:: Records for this exercise ::

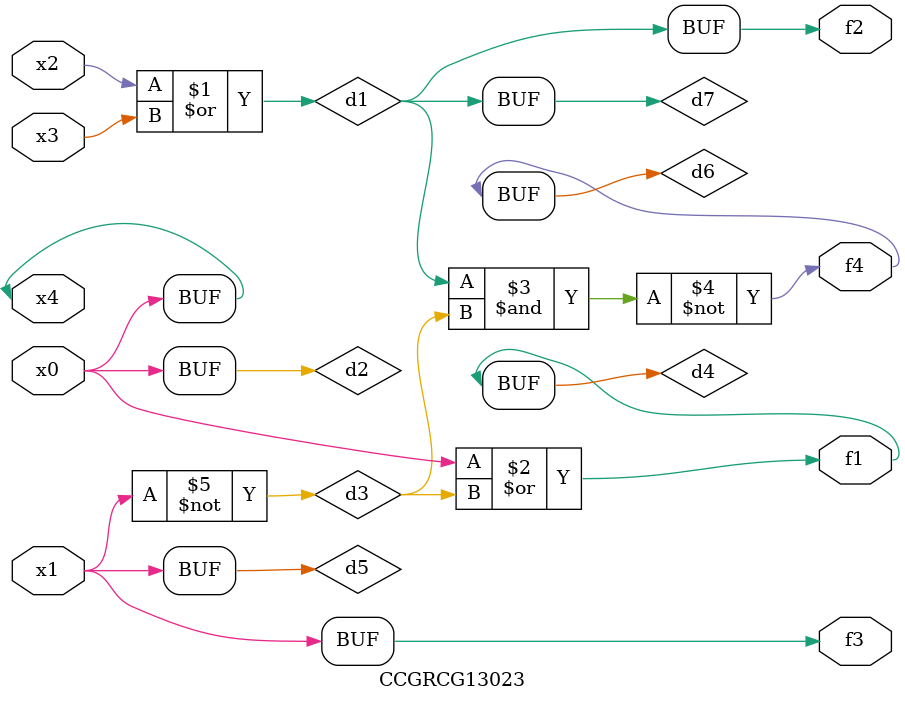
<source format=v>
module CCGRCG13023(
	input x0, x1, x2, x3, x4,
	output f1, f2, f3, f4
);

	wire d1, d2, d3, d4, d5, d6, d7;

	or (d1, x2, x3);
	buf (d2, x0, x4);
	not (d3, x1);
	or (d4, d2, d3);
	not (d5, d3);
	nand (d6, d1, d3);
	or (d7, d1);
	assign f1 = d4;
	assign f2 = d7;
	assign f3 = d5;
	assign f4 = d6;
endmodule

</source>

:::

#### Assignment:
Repeat the data in full and exactly. Omit pictures.

#### Task result:
<source format=v>
module CCGRCG13023(
	input x0, x1, x2, x3, x4,
	output f1, f2, f3, f4
);

	wire d1, d2, d3, d4, d5, d6, d7;

	or (d1, x2, x3);
	buf (d2, x0, x4);
	not (d3, x1);
	or (d4, d2, d3);
	not (d5, d3);
	nand (d6, d1, d3);
	or (d7, d1);
	assign f1 = d4;
	assign f2 = d7;
	assign f3 = d5;
	assign f4 = d6;
endmodule

</source>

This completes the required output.